*** Block opens ***

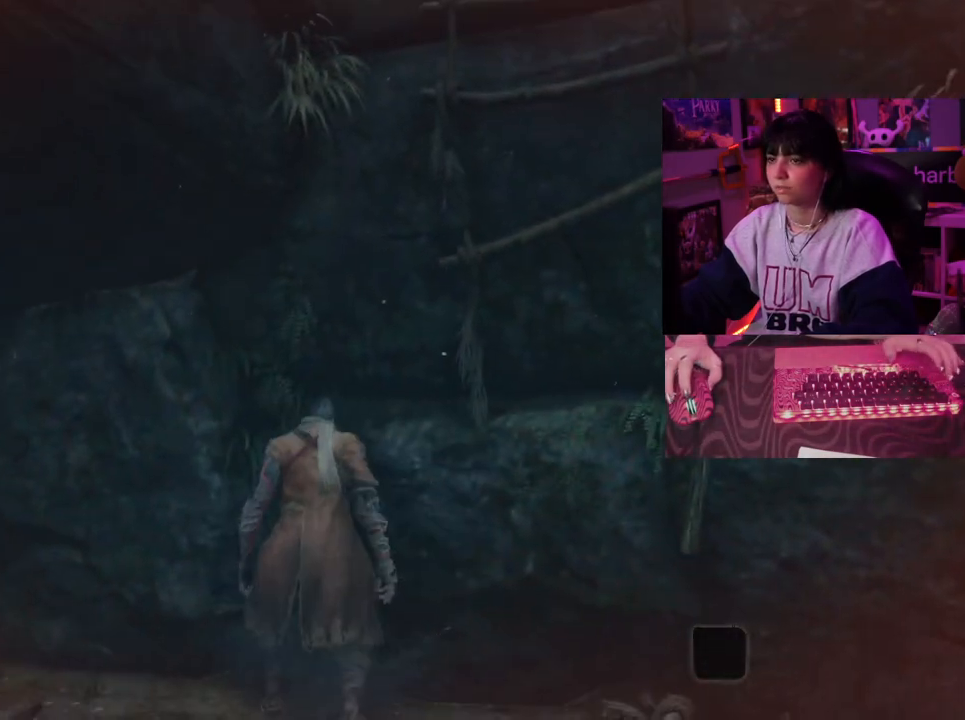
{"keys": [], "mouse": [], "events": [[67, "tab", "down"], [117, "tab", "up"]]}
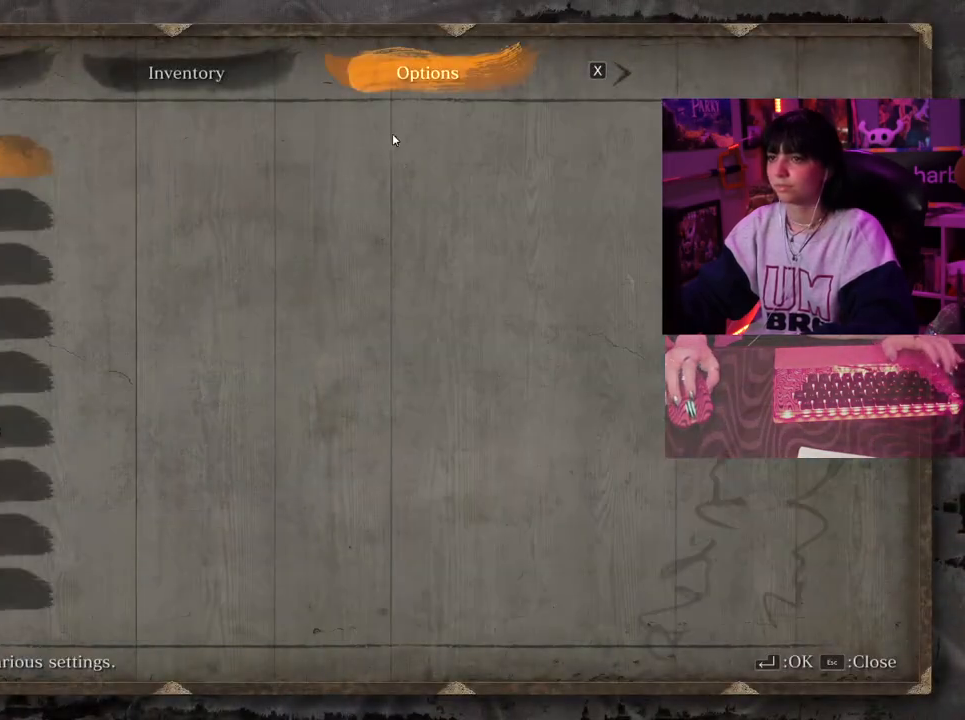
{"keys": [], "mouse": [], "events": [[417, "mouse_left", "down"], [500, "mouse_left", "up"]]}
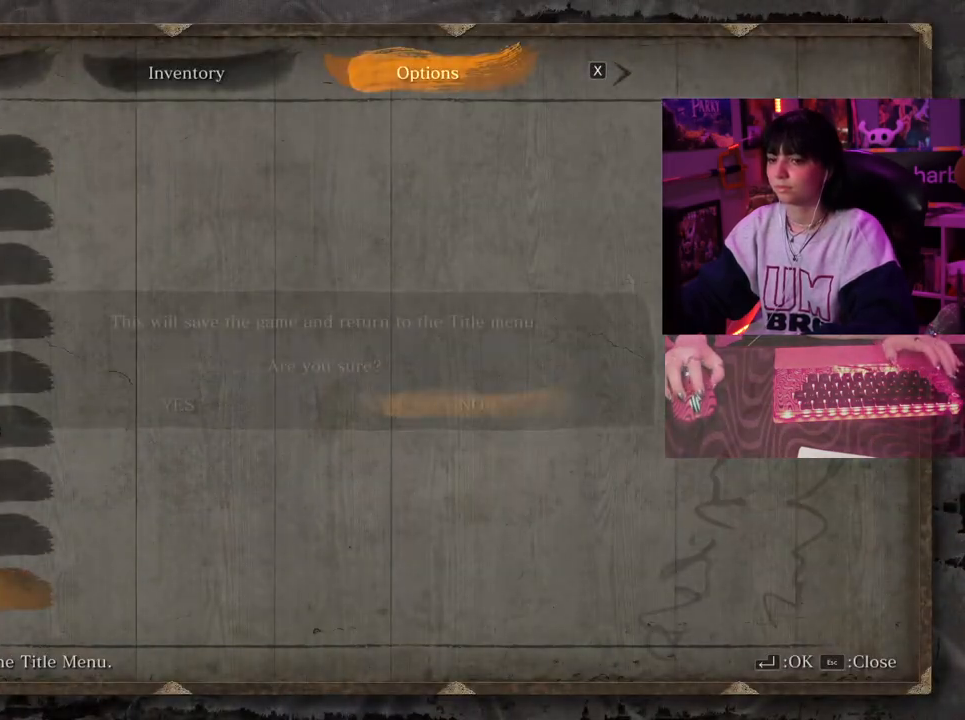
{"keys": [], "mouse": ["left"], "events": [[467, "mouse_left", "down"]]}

*** Block closes ***
*** Block opens ***

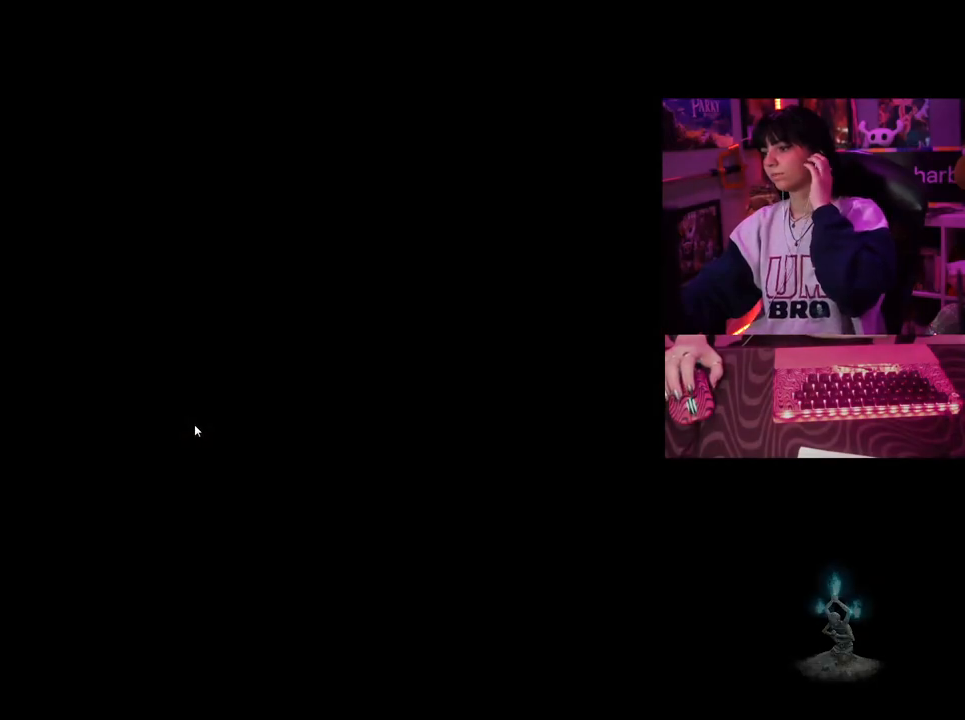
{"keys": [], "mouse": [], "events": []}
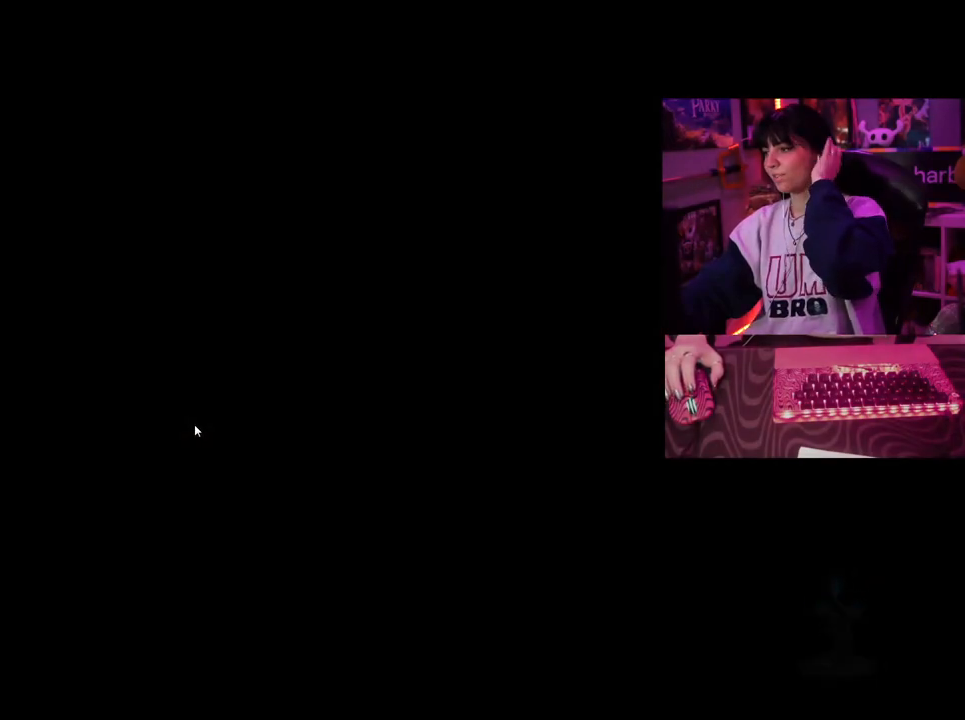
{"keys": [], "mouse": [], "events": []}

*** Block closes ***

ABOUT THIS EXERCISE
Find each line above that contains "down", and copy those lines.

OUTPUT OF THE TASK
{"keys": [], "mouse": [], "events": [[67, "tab", "down"], [117, "tab", "up"]]}
{"keys": [], "mouse": [], "events": [[417, "mouse_left", "down"], [500, "mouse_left", "up"]]}
{"keys": [], "mouse": ["left"], "events": [[467, "mouse_left", "down"]]}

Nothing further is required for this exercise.